(WHAT TO WORK ON)
Transcribe the material word for word, from its very first line through the line containing "の基礎を半年かけて学ぶっていうのは、時間の無駄かなってちょ", including both of those lines.

[DATA FOR REVIEW — start]

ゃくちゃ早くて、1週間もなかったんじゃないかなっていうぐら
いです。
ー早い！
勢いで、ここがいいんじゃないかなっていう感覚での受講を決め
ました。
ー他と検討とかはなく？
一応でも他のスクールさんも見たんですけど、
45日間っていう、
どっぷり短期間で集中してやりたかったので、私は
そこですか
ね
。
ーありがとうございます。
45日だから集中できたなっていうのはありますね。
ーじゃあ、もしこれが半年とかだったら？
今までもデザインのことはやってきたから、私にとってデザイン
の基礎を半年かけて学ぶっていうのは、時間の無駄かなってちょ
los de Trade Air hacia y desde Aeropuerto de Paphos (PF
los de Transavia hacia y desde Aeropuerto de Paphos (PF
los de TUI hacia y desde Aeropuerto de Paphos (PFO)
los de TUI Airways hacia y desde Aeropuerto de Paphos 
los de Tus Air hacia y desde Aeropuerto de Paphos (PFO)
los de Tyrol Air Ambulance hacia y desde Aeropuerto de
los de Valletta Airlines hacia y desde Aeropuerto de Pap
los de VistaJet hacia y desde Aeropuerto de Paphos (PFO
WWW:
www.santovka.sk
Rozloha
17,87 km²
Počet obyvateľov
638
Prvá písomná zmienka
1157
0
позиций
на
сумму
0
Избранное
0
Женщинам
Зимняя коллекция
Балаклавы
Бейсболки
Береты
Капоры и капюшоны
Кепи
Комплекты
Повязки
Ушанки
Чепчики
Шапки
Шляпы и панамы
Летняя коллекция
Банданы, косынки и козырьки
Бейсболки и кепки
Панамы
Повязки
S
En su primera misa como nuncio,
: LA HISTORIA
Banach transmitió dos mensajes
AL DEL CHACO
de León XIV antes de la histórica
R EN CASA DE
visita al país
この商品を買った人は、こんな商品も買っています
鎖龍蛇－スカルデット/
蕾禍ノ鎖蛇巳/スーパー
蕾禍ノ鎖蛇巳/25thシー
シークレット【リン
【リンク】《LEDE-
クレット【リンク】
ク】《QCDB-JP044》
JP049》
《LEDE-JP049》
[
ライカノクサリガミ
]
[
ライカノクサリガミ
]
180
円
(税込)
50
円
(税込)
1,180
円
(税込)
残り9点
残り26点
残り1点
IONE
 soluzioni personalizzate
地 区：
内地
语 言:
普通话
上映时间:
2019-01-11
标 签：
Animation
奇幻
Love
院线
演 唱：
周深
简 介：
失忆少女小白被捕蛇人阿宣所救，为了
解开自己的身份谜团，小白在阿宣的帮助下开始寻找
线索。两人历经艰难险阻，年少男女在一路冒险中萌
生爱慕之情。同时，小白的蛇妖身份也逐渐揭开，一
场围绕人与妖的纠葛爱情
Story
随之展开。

[DATA FOR REVIEW — finish]

(ANSWER TO THIS PROBLEM)
ゃくちゃ早くて、1週間もなかったんじゃないかなっていうぐら
いです。
ー早い！
勢いで、ここがいいんじゃないかなっていう感覚での受講を決め
ました。
ー他と検討とかはなく？
一応でも他のスクールさんも見たんですけど、
45日間っていう、
どっぷり短期間で集中してやりたかったので、私は
そこですか
ね
。
ーありがとうございます。
45日だから集中できたなっていうのはありますね。
ーじゃあ、もしこれが半年とかだったら？
今までもデザインのことはやってきたから、私にとってデザイン
の基礎を半年かけて学ぶっていうのは、時間の無駄かなってちょ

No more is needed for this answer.